--- START ---
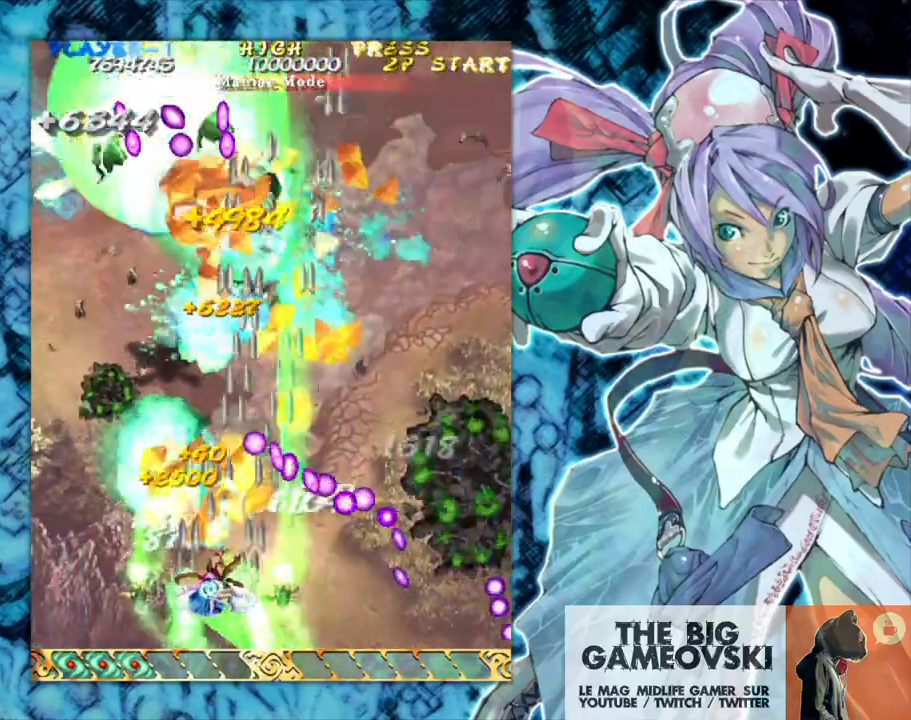
{"dt_ms": 500, "buttons": [], "left_stick": "up-right", "events": [[33, "left_stick", "left"], [200, "left_stick", "up-left"], [483, "left_stick", "up-right"]]}
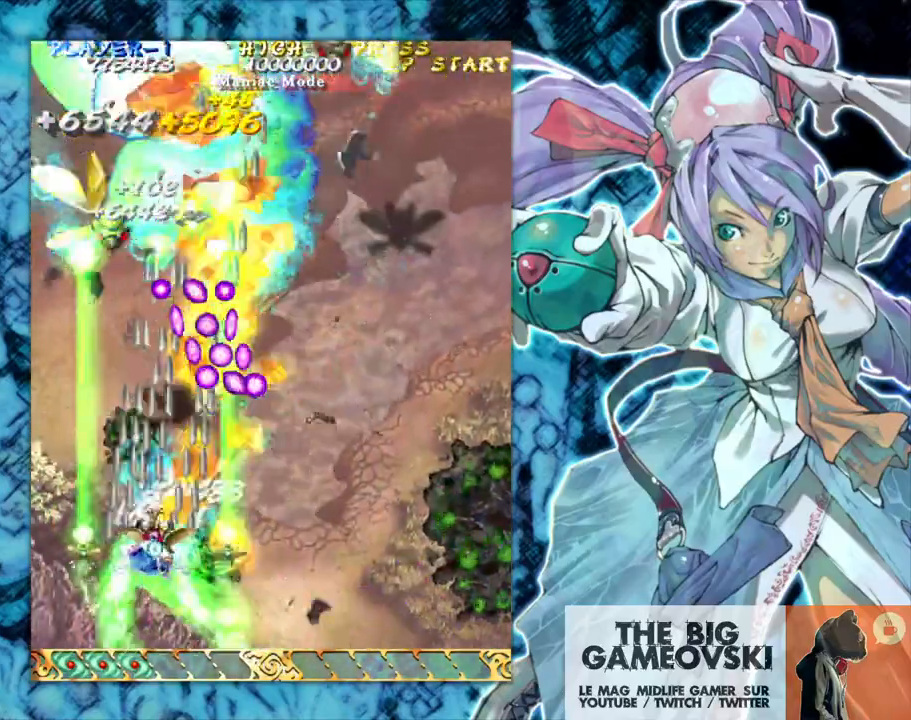
{"dt_ms": 500, "buttons": [], "left_stick": "up-right", "events": [[83, "left_stick", "up-left"], [483, "left_stick", "up-right"]]}
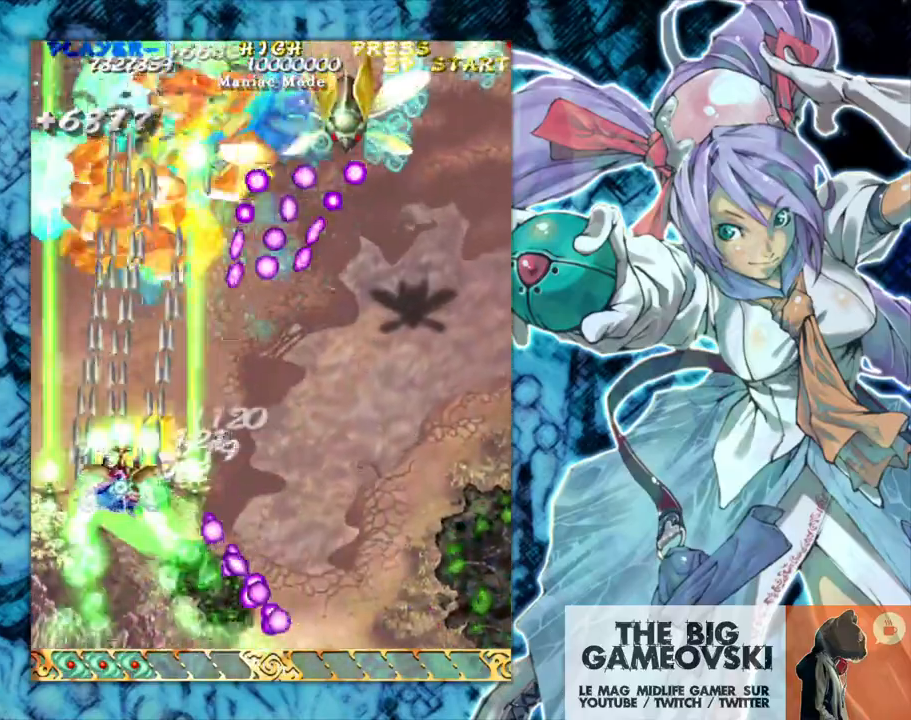
{"dt_ms": 500, "buttons": [], "left_stick": "right"}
--- END ---
* **Task instructions**
Lines containing the word "events": copy each of them from the material.

* **Task answer**
{"dt_ms": 500, "buttons": [], "left_stick": "up-right", "events": [[33, "left_stick", "left"], [200, "left_stick", "up-left"], [483, "left_stick", "up-right"]]}
{"dt_ms": 500, "buttons": [], "left_stick": "up-right", "events": [[83, "left_stick", "up-left"], [483, "left_stick", "up-right"]]}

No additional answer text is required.